Shoring up political allies and police protection, Smith counseled the Lees to stand their ground – which, with Smith and the NAACP’s support, they managed to do for several years.  In another case, Smith and the NAACP helped strategize a political campaign on behalf of a black student denied admission to the nursing program of the University of Minnesota, ostensibly because there were no “colored wards” for her clinical training.  These efforts shamed the Board of Regents into reversing the University’s position.  Other causes during these heady years included lobbing against showings of The Birth of A Nation (a movie that glorified the Ku Klux Klan), contesting discrimination in public places, and identifying and challenging racial disparities in the criminal justice system.

Juergens sees Smith’s career as bridging “the ideal and the real in Minnesota,” between “egalitarian rules” and the “racist practices” they masked – a project, she acknowledged, that is ongoing.  One cannot help but see the parallels between Smith’s battles and the segregation, racial inequality and racial stereotyping that continue to persist today: in the areas of housingeducationemployment and criminal justice.

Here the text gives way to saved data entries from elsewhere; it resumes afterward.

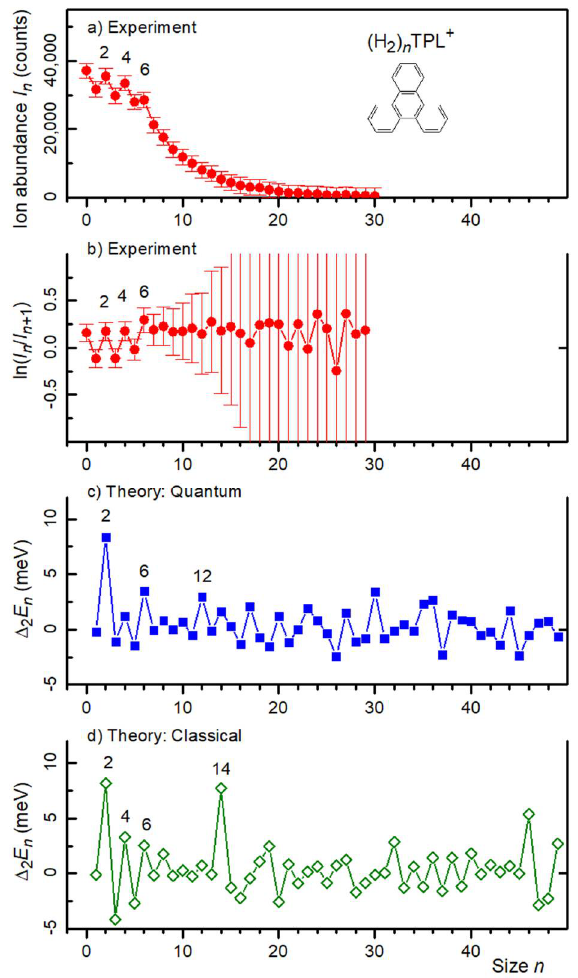
Figure 4. Panel ( a ): Ion abundance I n of (H 2 ) n TPL + versus size n . Panel ( b ): The first derivative of the logarithm of I n . Prominent local anomalies are labeled. Panel ( c ): The second derivative of the energy E n of (H 2 ) n TPL + calculated from the quantum virial energy. Panel ( d ): Same as panel c but calculated for the classical global minima.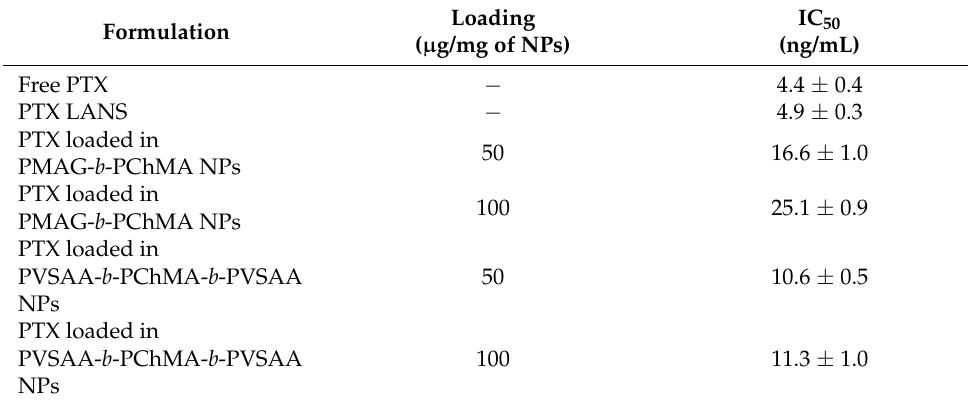
Table 3. IC 50 values determined on A549 cells for the free PTX, Paclitaxel LANS ® , and developed PTX formulations.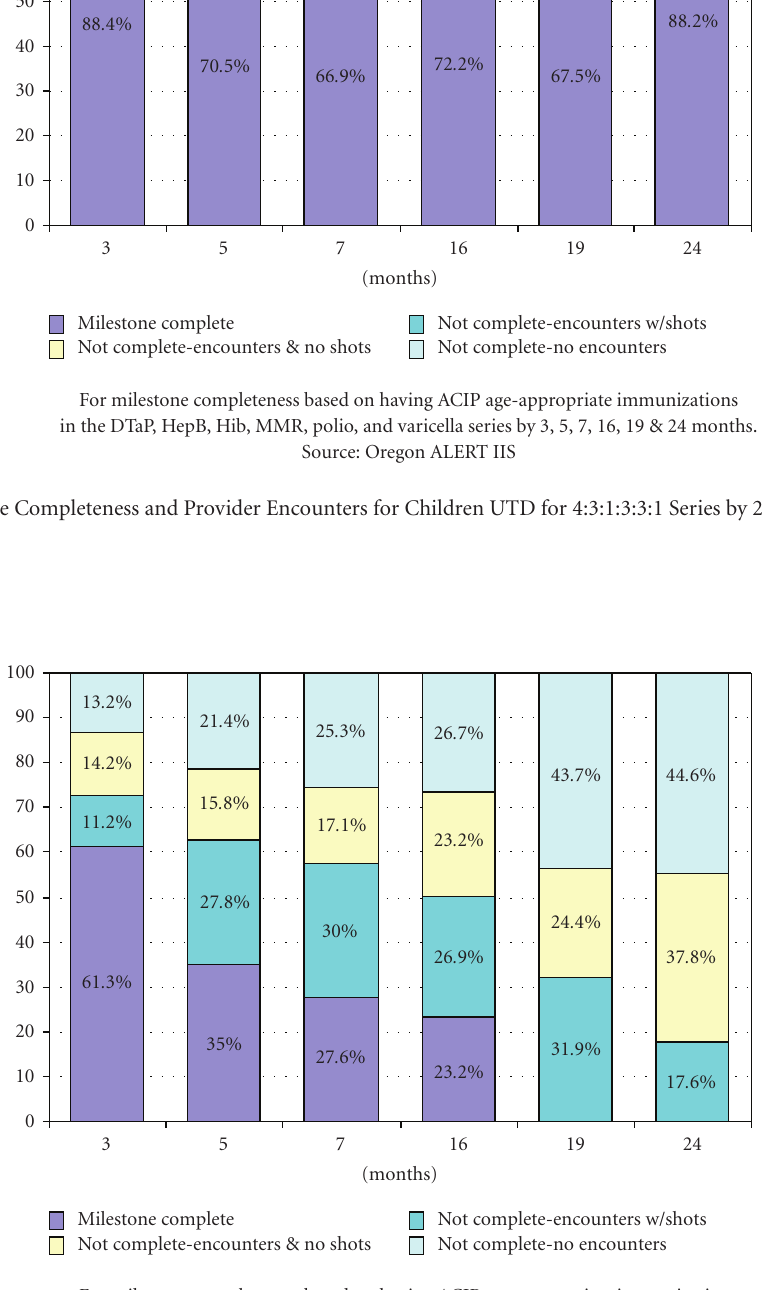
Figure 5: Milestone Completeness and Provider Encounters for Children Non-UTD for 4:3:1:3:3:1 Series by 24 to 35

History is made real through the stories of people who touch and inspire, connecting the past to our present and to our future.  Lena Smith is one who reaches across time with the possibilities – and responsibilities – of engaging with family, community, and principle.  These impulses invariably conflict.  They did in spectacular fashion for Smith, when, in a bizarre and tragic turn of events, she defended one brother on murder charges involving another, just a year out of law school (ethical issues, be damned!).  After a hung jury, the surviving brother took a plea to manslaughter.  Reality is messy and right isn’t always clean.  Smith accepted and straddled these contradictions, while playing her part in the bigger struggle to make the world a better place.  As such, her story has an Everywoman quality that speaks to all women navigating the dual demands of society’s opportunities and tradition’s expectations.

 

 

racial covenant

Racial Covenants

To enforce racial segregation in Minneapolis, real estate agents encouraged property owners to attach covenants to their property. Covenants like the one pictured here were incorporated into the property abstract. They bound property owners to not convey the property to anyone of “Chinese, Japanese, Moorish, Turkish, Negro, Monogolian or African blood or descent.” Many homes in Minneapolis have these kinds of covenants buried in their abstracts. Do you know what is in your deed?